Rangel and the Ways and Means to Power
Article audio sponsored by The John Birch Society

Charles Rangel, a longtime liberal Democrat from a northern industrial state (New York), a congressman who chairs the immensely powerful House Ways and Means Committee, faces almost overwhelming evidence of corruption and abuse of power. Although many of his constituents think of Rangel highly — because of all the favors he has been able to do for them over his long tenure in Congress, he faces a tough reelection fight. Still, Rangel intends to fight to keep his seat in Congress.

If this sad tale sounds familiar in many ways, there is a reason. In 1994, the year in which Democrats took an enormous thumping in the November elections, Dan Rostenkowski, a longtime liberal Democrat from a northern industrial state (Illinois), a congressman who chaired the immensely powerful House Ways and Means Committee, faced almost overwhelming evidence of corruption and abuse of power. Many of his Chicago constituents, however, rallied around the highly tainted Chicago politician and he ran hard for reelection in November 1994.

By macabre coincidence, Rostenkowski, who is about the same age as Rangel, died within a day or so of Rangel’s own birthday party, which was an occasion for Rangel and his supporters to plan his political survival. This is a very old story in Washington politics. The chairmen of congressional committees, particularly certain congressional committees such as Appropriations, Ways and Means (or Finance, in the Senate), Judiciary, and Foreign Relations (or Foreign Affairs, in the House), automatically wield almost life and death power over many congressional actions.

Everyone, more or less, knows or assumes that these mandarins are exercising power, at least in part, for their own benefit. They are also granting “favors” to constituents, which makes it very hard to generate much hostility for them among their insular, pampered constituencies. Because these men also connect to the grand, misty dreams of militant statists, men like Rangel and Rostenkowski get a pass from the establishment media because they are, somehow, doing “good.” 

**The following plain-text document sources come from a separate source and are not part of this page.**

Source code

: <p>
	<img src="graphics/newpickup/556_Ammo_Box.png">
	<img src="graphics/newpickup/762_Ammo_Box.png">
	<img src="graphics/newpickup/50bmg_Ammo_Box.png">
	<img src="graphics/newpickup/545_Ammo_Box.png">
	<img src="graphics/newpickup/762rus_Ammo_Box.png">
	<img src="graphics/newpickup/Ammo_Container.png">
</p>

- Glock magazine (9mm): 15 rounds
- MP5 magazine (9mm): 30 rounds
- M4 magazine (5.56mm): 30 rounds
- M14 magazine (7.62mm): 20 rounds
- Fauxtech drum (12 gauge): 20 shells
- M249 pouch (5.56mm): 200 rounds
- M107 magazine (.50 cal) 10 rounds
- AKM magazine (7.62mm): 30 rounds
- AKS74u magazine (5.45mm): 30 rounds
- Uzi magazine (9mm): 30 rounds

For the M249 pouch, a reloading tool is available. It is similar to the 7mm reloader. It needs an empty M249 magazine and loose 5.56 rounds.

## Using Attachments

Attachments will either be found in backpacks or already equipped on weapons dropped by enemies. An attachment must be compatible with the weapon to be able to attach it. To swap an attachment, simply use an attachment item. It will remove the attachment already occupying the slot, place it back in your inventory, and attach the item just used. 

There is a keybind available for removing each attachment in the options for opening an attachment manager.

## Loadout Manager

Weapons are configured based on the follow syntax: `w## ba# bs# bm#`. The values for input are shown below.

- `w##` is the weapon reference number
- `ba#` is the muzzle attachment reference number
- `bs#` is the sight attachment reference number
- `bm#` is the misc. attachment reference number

Anyone wading through the complex and irrational Internal Revenue Code, when bosses like Rangel and Rostenkowski had more to do with making than almost any other politicians, sees the real side of corrupt politicians using their elective office to feather their nests, win elections with our tax dollars, and create such chaos that the real producers of wealth in America are hobbled and the rest of us suffer.